Over at the Chronicle of Higher Education, Rachel Toor explains "How to Write a Good Book Proposal," and she offers some excellent advice, especially for nonfiction writers and novelists. I'd like to chip in here, though, with something for writers of academic books -- and for writers who'd rather copy a form than construct one from a set of instructions. I probably fall into that later category: give me a formal model (newspaper article, book review, personal essay) and I can usually adapt to it pretty easily, although my eyes glaze over within a paragraph of any guide about "how to" write this or that. It may be a weakness, but it's my weakness.
So, for those of you who share that weakness, I'm posting the book proposal that I sent to Cambridge University Press and that led to my recently published book. Is it a perfect model? I doubt it. But I did copy it from some pretty good models! One caveat: my final book changed quite a bit from this, both in terms of content and organization. But this was good enough to get me in the door.

Dataset excerpt:

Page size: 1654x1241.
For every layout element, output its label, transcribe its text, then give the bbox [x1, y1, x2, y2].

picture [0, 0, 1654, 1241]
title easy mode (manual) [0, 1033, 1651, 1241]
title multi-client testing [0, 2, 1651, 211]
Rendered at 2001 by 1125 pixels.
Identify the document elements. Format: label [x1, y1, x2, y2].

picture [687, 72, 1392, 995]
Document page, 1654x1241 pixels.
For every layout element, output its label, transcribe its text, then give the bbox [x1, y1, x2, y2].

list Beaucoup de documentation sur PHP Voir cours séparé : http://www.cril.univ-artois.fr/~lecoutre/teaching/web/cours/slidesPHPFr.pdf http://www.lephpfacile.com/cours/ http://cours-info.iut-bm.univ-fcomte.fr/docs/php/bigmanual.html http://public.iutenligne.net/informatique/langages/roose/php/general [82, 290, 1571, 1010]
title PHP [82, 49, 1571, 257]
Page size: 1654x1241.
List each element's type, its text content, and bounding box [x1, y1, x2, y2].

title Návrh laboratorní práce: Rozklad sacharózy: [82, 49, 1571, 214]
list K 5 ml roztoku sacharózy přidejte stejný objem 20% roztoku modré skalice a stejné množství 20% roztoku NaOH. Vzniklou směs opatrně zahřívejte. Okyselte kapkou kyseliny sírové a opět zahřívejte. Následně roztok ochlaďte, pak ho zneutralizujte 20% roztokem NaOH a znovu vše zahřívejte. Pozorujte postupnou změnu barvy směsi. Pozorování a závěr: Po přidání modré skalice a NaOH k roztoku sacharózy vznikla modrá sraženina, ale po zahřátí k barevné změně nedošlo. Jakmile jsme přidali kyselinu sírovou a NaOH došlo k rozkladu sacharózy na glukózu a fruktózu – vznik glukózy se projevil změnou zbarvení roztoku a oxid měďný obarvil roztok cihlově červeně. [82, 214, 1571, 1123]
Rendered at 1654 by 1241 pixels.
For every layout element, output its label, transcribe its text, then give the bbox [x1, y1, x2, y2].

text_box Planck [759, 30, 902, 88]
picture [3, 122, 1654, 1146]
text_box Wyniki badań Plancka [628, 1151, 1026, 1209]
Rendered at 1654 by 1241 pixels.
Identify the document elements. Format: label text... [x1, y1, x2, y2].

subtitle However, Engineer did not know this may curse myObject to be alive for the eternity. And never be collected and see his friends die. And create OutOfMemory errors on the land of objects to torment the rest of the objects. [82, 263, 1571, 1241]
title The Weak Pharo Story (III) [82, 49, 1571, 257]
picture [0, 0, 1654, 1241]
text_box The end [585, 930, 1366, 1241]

> _Aim 1_: Rewrite the passage of the post on book proposals that opens with the words containing "So, for those" and closes with "in the door.", putting "warning" in place of "caveat".
> _Aim 2_: Print the lines of the records that run from the line containing "Document page, 1654x1241 pixels." through the line containing "title PHP [82, 49, 1571, 257]", both included, reproducing them without any change.

> _Exercise result 1_:
So, for those of you who share that weakness, I'm posting the book proposal that I sent to Cambridge University Press and that led to my recently published book. Is it a perfect model? I doubt it. But I did copy it from some pretty good models! One warning: my final book changed quite a bit from this, both in terms of content and organization. But this was good enough to get me in the door.

> _Exercise result 2_:
Document page, 1654x1241 pixels.
For every layout element, output its label, transcribe its text, then give the bbox [x1, y1, x2, y2].

list Beaucoup de documentation sur PHP Voir cours séparé : http://www.cril.univ-artois.fr/~lecoutre/teaching/web/cours/slidesPHPFr.pdf http://www.lephpfacile.com/cours/ http://cours-info.iut-bm.univ-fcomte.fr/docs/php/bigmanual.html http://public.iutenligne.net/informatique/langages/roose/php/general [82, 290, 1571, 1010]
title PHP [82, 49, 1571, 257]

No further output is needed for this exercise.